## Task instructions
- A) Answer these about the MME benchmark passage, one line each:
(i) How many subtasks does MME include in total?
(ii) Which two replies are the models told to choose between?
(iii) What does the accuracy+ metric require for each image?
- B) Using the MME benchmark passage, explain in one to three sentences why its test instructions and answer pairs were made by hand.
- C) Pick up the MME benchmark passage after its last sentence and carry it on.

START Quoted passage

Evaluation Framework and Instruction Design

MME measures the performance of MLLMs across a suite of tasks that include both low-level perceptual abilities (such as object recognition, counting, and color identification) and higher-level cognitive abilities (such as commonsense reasoning, numerical calculation, and code comprehension). To ensure fair evaluation and mitigate issues such as data leakage, all test instructions and answer pairs are manually crafted rather than sourced directly from existing datasets.

Figure 1: Diagram of our MME benchmark. It evaluates MLLMs from both perception and cognition, including a total of 14 subtasks.

The instructions are carefully designed to minimize the influence of prompt engineering, consisting of straightforward queries followed by a directive to respond with either "yes" or "no". This standardized format allows for straightforward scoring, focusing on accuracy and providing an additional stricter metric termed accuracy+ that requires correct answers to two related questions per image.

Perception Subtasks

In the field of perception, MME evaluates capabilities that include object existence, count, position, and color recognition, as well as more nuanced tasks such as celebrity, scene, and landmark recognition. These tasks test the models' capacity to identify and understand visual elements and their contextual significance.

END Quoted passage
START Raw data

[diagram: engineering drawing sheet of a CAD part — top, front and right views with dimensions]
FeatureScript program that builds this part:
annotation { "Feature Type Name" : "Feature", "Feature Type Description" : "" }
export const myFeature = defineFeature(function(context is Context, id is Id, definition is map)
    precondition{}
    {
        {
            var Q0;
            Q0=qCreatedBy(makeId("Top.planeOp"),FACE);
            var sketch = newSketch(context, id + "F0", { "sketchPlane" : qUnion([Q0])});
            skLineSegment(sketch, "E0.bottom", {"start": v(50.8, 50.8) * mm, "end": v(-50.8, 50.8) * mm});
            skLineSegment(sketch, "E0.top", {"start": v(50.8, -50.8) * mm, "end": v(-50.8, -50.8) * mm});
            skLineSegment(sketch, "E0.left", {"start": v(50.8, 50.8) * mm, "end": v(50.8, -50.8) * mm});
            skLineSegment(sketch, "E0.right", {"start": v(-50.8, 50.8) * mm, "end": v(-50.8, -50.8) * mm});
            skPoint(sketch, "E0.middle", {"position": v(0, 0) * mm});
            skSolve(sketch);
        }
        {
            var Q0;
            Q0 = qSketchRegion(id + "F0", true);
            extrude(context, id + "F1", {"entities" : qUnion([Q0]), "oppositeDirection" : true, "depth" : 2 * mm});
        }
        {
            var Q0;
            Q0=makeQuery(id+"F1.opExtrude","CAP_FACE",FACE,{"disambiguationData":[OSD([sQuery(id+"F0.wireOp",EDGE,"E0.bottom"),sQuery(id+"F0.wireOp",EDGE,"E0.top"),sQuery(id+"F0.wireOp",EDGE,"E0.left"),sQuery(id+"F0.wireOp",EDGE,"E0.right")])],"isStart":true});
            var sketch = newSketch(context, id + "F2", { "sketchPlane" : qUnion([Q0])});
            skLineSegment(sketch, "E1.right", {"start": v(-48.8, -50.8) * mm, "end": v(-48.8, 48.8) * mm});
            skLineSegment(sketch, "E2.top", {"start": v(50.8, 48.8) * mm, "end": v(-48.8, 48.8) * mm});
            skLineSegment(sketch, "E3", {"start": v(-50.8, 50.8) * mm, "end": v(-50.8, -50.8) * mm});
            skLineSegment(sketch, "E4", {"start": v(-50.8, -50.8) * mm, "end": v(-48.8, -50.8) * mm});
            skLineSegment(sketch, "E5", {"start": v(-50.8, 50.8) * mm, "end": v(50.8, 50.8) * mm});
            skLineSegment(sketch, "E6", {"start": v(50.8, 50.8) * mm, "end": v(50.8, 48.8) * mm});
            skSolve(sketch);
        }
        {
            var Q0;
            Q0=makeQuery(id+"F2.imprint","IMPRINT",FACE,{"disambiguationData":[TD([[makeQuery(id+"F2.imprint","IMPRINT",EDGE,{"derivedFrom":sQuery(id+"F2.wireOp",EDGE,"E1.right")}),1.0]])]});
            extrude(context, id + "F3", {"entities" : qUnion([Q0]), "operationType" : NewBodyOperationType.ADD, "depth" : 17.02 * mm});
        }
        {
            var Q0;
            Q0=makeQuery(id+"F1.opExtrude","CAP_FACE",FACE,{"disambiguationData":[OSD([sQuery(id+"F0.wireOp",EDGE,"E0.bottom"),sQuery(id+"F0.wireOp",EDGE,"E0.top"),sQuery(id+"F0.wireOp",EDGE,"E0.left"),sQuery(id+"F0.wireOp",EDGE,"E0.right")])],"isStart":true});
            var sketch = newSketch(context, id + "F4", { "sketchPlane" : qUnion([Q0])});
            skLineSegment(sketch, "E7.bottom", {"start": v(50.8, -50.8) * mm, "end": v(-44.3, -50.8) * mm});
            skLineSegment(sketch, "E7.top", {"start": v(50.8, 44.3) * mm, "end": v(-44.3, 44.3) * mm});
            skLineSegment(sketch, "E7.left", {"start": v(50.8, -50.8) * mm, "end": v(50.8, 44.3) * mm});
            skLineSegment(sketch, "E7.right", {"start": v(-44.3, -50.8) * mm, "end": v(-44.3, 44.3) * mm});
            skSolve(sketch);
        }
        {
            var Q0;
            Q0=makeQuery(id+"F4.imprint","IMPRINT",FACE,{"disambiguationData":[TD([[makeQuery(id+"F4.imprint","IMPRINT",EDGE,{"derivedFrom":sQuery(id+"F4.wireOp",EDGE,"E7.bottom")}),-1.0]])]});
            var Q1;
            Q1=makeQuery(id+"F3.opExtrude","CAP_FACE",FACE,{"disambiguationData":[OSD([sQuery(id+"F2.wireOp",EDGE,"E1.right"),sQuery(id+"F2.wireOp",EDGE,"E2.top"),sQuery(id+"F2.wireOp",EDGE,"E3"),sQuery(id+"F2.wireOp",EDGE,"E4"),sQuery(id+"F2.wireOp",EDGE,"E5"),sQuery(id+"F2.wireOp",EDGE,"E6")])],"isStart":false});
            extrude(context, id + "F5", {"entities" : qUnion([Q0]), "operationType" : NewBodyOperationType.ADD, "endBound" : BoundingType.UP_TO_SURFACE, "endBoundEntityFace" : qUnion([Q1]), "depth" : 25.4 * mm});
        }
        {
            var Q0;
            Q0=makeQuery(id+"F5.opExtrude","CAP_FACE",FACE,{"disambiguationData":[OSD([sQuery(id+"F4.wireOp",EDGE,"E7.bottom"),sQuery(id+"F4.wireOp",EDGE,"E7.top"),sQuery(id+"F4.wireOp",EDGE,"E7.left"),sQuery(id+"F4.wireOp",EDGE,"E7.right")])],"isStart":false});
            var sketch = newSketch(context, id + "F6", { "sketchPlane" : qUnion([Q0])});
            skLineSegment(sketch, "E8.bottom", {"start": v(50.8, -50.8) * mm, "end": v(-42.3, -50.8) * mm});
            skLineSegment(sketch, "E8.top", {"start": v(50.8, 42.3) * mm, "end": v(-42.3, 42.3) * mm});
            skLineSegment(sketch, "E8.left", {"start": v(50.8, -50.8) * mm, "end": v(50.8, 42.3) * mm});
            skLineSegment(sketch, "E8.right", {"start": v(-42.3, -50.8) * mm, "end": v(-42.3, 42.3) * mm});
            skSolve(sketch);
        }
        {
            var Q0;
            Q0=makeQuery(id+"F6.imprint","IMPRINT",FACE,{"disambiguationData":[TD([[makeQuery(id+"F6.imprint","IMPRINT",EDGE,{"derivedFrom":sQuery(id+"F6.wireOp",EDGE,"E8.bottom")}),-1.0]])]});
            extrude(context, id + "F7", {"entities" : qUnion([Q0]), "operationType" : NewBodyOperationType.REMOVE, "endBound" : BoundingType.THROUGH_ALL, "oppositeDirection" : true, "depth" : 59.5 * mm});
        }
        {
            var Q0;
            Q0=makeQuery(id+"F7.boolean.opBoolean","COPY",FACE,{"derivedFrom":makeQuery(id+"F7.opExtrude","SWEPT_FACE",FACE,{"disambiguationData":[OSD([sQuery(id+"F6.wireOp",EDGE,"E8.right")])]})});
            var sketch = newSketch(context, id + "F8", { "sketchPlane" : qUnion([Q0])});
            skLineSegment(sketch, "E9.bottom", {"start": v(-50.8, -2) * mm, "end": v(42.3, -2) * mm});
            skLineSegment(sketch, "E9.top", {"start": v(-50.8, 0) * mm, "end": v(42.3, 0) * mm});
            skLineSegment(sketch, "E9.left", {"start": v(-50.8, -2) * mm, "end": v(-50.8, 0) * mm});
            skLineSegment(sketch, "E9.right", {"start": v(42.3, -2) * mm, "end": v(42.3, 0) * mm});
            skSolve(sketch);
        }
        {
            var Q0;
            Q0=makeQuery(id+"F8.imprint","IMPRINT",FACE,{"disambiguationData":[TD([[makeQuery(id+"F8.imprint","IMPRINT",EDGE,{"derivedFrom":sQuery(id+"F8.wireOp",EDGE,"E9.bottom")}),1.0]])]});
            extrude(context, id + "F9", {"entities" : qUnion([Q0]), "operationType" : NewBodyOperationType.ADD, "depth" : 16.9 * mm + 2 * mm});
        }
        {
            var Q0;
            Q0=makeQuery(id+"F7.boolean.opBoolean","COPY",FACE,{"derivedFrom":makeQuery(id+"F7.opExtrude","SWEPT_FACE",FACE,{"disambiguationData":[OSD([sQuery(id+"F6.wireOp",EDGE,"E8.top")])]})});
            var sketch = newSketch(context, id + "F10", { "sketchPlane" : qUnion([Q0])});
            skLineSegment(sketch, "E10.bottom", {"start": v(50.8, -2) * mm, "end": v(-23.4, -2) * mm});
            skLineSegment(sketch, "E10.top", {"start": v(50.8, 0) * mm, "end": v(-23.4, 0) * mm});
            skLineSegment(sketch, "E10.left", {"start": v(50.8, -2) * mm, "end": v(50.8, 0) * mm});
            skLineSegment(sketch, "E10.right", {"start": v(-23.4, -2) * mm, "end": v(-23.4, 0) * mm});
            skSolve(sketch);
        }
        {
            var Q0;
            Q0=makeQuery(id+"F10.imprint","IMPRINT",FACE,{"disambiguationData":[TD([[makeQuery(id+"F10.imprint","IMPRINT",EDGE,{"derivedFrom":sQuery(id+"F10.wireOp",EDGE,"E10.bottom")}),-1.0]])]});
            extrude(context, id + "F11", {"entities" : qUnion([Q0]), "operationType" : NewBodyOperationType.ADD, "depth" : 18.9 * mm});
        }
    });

END Raw data

## Responses per task
- A)
(i) 14 subtasks.
(ii) "Yes" or "no."
(iii) Correct answers to two related questions.

- B) The instructions and answer pairs were made by hand instead of being taken from existing datasets. This ensures a fair evaluation and reduces problems such as data leakage.

- C)
The leaderboard (Figure 2) illustrates the relative performance of various MLLMs on these subtasks, highlighting strengths such as superior object existence recognition exhibited by models like Otter and Lynx. However, challenges remain, particularly in object positioning and fine-grained recognitions such as scene and landmark identification.

Figure 2: Leaderboards on our MME benchmark. Overall leaderboards for perception and cognition, and subtasks detailing precision and inconsistencies among models.

Cognition Subtasks

Cognitive subtasks in MME encompass more abstract reasoning abilities, where MLLMs translate visual understanding into logical conclusions. These include commonsense reasoning, numerical calculations, text translation from images, and code reasoning tasks that combine visual processing with retained knowledge.

GPT-4V demonstrates robust cognitive capabilities, consistently topping the charts in tasks requiring high-level reasoning, although with room for improvement in broader generalization beyond predefined tasks. The challenges in cognition are accentuated by the complexity and varied nature of human reasoning, as well as the ability to suppress learned hallucinations inherent in model training.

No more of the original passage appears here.